Re: [PATCH v2 4/8] objtool: add undwarf debuginfo generation

From: Josh Poimboeuf
Date: Mon Jul 10 2017 - 22:58:15 EST


On Fri, Jul 07, 2017 at 11:44:37AM +0200, Ingo Molnar wrote:
>
> * Josh Poimboeuf <jpoimboe@xxxxxxxxxx> wrote:
>
> > On Thu, Jun 29, 2017 at 10:06:52AM -0500, Josh Poimboeuf wrote:
> > > On Thu, Jun 29, 2017 at 04:46:18PM +0200, Ingo Molnar wrote:
> > > >
> > > > * Josh Poimboeuf <jpoimboe@xxxxxxxxxx> wrote:
> > > >
> > > > > > Plus, shouldn't we use __packed for 'struct undwarf' to minimize the
> > > > > > structure's size (to 6 bytes AFAICS?) - or is optimal packing of the main
> > > > > > undwarf array already guaranteed on every platform with this layout?
> > > > >
> > > > > Ah yes, it should definitely be packed (assuming that doesn't affect performance
> > > > > negatively).
> > > >
> > > > So if I count that correctly that should shave another ~1MB off a typical ~4MB
> > > > table size?
> > >
> > > Here's what my Fedora kernel looks like *before* the packed change:
> > >
> > > $ eu-readelf -S vmlinux |grep undwarf
> > > [15] .undwarf_ip PROGBITS ffffffff81f776d0 011776d0 0012d9d0 0 A 0 0 1
> > > [16] .undwarf PROGBITS ffffffff820a50a0 012a50a0 0025b3a0 0 A 0 0 1
> > >
> > > The total undwarf data size is ~3.5MB.
> > >
> > > There are 308852 entries of two parallel arrays:
> > >
> > > * .undwarf (8 bytes/entry) = 2470816 bytes
> > > * .undwarf_ip (4 bytes/entry) = 1235408 bytes
> > >
> > > If we pack undwarf, reducing the size of the .undwarf entries by two
> > > bytes, it will save 308852 * 2 = 617704.
> > >
> > > So the savings will be ~600k, and the typical size will be reduced to ~3MB.
> >
> > Just for the record, while packing the struct from 8 to 6 bytes did save 600k,
> > it also made the unwinder ~7% slower.

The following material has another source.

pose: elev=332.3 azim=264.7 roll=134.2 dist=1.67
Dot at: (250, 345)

I think that's probably an ok tradeoff,
> > so I'll leave it packed in v3.
>
> So, out of curiosity, I'm wondering where that slowdown comes from: on modern x86
> CPUs indexing by units of 6 bytes ought to be just as fast as indexing by 8 bytes,
> unless I'm missing something? Is it maybe the not naturally aligned 32-bit words?
>
> Or maybe there's some bad case of a 32-bit word crossing a 64-byte cache line
> boundary that hits some pathological aspect of the CPU? We could probably get
> around any such problems by padding by 2 bytes on 64-byte boundaries - that's only
> a ~3% data size increase. The flip side would be a complication of the data
> structure and its accessors - which might cost more in terms of code generation
> efficiency than it buys us to begin with ...
>
> Also, there's another aspect besides RAM footprint: a large data structure that is
> ~20% smaller means 20% less cache footprint: which for cache cold lookups might
> matter more than the direct computational cost.

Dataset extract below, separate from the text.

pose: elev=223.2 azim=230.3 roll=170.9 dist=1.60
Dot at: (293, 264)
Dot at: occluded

tl;dr: Packed really seems to be more like ~2% slower, time for an adult
beverage.

So I tested again with the latest version of my code, and this time
packed was 5% *faster* than unpacked, rather than 7% slower. 'perf
stat' showed that, in both cases, most of the difference was caused by
branch misses in the binary search code. But that code doesn't even
touch the packed struct...

After some hair-pulling/hand-wringing I realized that changing the
struct packing caused GCC to change some of the unwinder code a bit,
which shifted the rest of the kernel's function offsets enough that it
changed the behavior of the unwind table binary search in a way that
affected the CPU's branch prediction. And my crude benchmark was just
unwinding the same stack on repeat, so a small change in the loop
behavior had a big impact on the overall branch predictability.

Anyway, I used some linker magic to temporarily move the unwinder code
to the end of .text, so that unwinder changes don't add unexpected side
effects to the microbenchmark behavior. Now I'm getting more consistent
results: the packed struct is measuring ~2% slower. The slight slowdown
might just be explained by the fact that GCC generates some extra
instructions for extracting the fields out of the packed struct.

In the meantime, I found a ~10% speedup by making the "fast lookup
table" block size a power-of-two (256) to get rid of the need for a slow
'div' instruction.

I think I'm done performance tweaking for now. I'll keep the packed
struct, and add the code for the 'div' removal, and hope to submit v3
soon.

--
Josh